Auch wenn wir die „große Hitze“ laut MeteorologInnen hinter uns haben, die Temperaturen bleiben mit 30 Grad und darüber hochsommerlich. Wie sieht’s da mit den Wasserreserven in der Stadt aus? Droht eine Knappheit? „Nein!“ lautet die Antwort seitens der Grazer Stadtwerke AG. Und das, obwohl die vergangenen Tage den Rekord vom 30. April 2007 (62.611 m³ Wasserförderung) ins wanken brachten. Freitag, der 20. Juli 2007, ist sogar neuer Spitzenreiter mit 63.429 m³. Durchschnittlich werden in der Landeshauptstadt 52.000 m³ pro Tag benötigt.

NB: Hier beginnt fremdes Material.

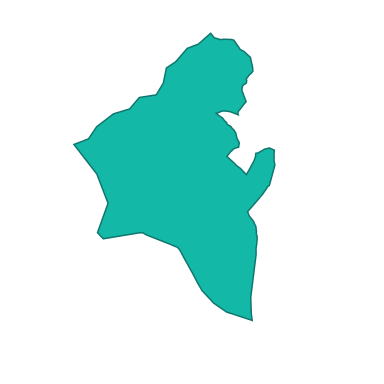 the district of Old Tafo Municipal, Ashanti, Ghana, rotated 69°
{"feature_id": "2480657B10806173713075", "entity_name": "Old Tafo Municipal", "entity_type": "district", "adm_level": 2, "iso_a3": "GHA", "parent_name": "Ghana", "parent_adm1": "Ashanti", "projection": "albers", "projection_center": [-1.61, 6.738], "detail": "fine", "context": "isolated", "style": "filled", "palette": "teal", "viewbox_px": 384, "rotation_deg": 69, "n_neighbors": 0, "source": "geoboundaries", "source_scale": "gbopen_adm2", "svg_char_len": 2377}
<svg xmlns="http://www.w3.org/2000/svg" viewBox="0 0 384 384"><g transform="rotate(69 192 192)"><path d="M50.5,117.7L56.2,133.0L56.2,145.0L64.6,160.6L67.0,171.4L80.1,179.8L88.5,190.6L84.9,207.3L92.1,220.5L90.9,237.3L96.9,257.6L105.3,269.6L105.3,285.2L141.2,274.4L172.4,274.4L196.1,294.8L203.9,291.6L211.1,256.5L211.6,255.0L212.1,253.4L212.7,252.3L215.7,250.0L232.8,231.3L237.0,227.0L238.0,225.7L239.7,224.9L242.3,224.1L251.3,223.0L268.9,220.5L279.5,219.3L287.8,217.9L303.7,211.5L309.9,207.2L316.4,202.8L333.5,181.8L327.0,180.3L311.4,174.9L273.4,154.6L267.6,152.4L267.2,152.2L266.2,151.6L265.3,151.2L264.4,150.6L263.7,150.1L262.4,149.7L261.3,149.0L260.1,148.4L258.7,147.9L257.3,147.3L255.8,147.0L254.7,147.0L254.2,146.9L253.8,146.8L253.2,146.5L252.0,146.0L251.0,145.7L249.6,145.4L248.1,145.0L246.9,144.7L245.6,144.9L244.0,145.0L242.0,145.0L240.3,145.4L238.6,145.9L237.1,146.5L235.6,146.9L234.1,147.2L232.0,147.1L230.3,147.2L223.7,134.7L219.4,127.0L216.1,122.0L214.0,119.4L213.6,117.4L196.6,105.0L191.7,104.1L188.3,102.6L186.9,102.2L182.4,100.2L178.6,104.0L178.3,106.6L178.0,109.1L178.6,112.1L179.2,116.8L178.7,118.4L180.0,119.3L181.2,119.7L183.8,121.7L185.4,123.3L186.2,124.3L188.3,126.6L195.3,135.0L186.8,138.6L184.7,140.1L183.1,141.0L180.9,141.9L178.0,143.3L175.1,144.8L173.1,145.8L171.4,146.7L170.0,144.6L169.5,143.7L169.0,142.9L168.3,141.6L167.9,140.6L167.6,139.6L167.2,139.1L166.7,137.9L166.7,137.2L166.5,135.7L166.6,134.4L167.0,132.5L163.2,130.3L162.8,130.2L157.9,130.8L152.7,130.0L149.4,130.6L147.4,131.6L144.8,132.2L141.3,135.0L139.5,134.8L137.5,136.0L134.3,136.8L132.0,138.2L130.3,139.5L129.6,139.9L128.6,140.4L127.7,140.9L127.2,141.2L127.4,138.1L127.4,137.7L127.2,136.7L127.3,135.0L127.7,133.2L128.8,131.1L129.6,129.5L130.8,127.6L131.9,126.2L134.2,123.7L134.3,123.4L135.1,122.7L136.5,121.2L135.3,121.0L134.1,120.5L133.4,119.8L132.6,118.6L131.8,117.1L129.5,113.4L128.3,111.5L127.1,109.1L114.7,109.0L113.5,108.3L111.1,106.7L110.3,105.1L109.9,102.4L107.7,101.0L105.9,100.8L104.5,98.6L103.1,96.3L102.5,94.3L101.8,93.1L101.1,91.9L98.4,91.1L97.6,90.8L95.2,90.4L92.8,90.1L88.5,89.4L87.3,89.2L86.0,89.8L84.7,90.5L79.2,93.2L79.0,93.4L78.7,93.7L77.5,94.8L76.2,95.9L73.5,96.5L72.4,96.8L69.7,97.4L67.0,98.1L65.3,98.5L63.9,100.3L63.2,101.8L62.8,102.7L61.0,107.0L60.4,109.0L59.8,111.1L58.4,112.7L56.1,115.9L50.5,117.7Z" fill="#14b8a6" stroke="#0f766e" stroke-width="1.5"/></g></svg>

Mit den Wasserwerken Andritz und Friesach sowie den Bezugsrechten von Wasser aus dem südlichen Hochschwabgebiet, den Reservekapazitäten im Wasserwerk Feldkirchen und Bezugsrecht beim Wasserverband Umland Graz, steht die Versorgung auf sicheren Beinen, auch in Zeiten extremer Trockenheit, informieren die ExpertInnen der Stadtwerke.
Na dann! Trinken Sie ruhig etwas mehr an so heißen Tagen, drei Liter werden von MedizinerInnen empfohlen.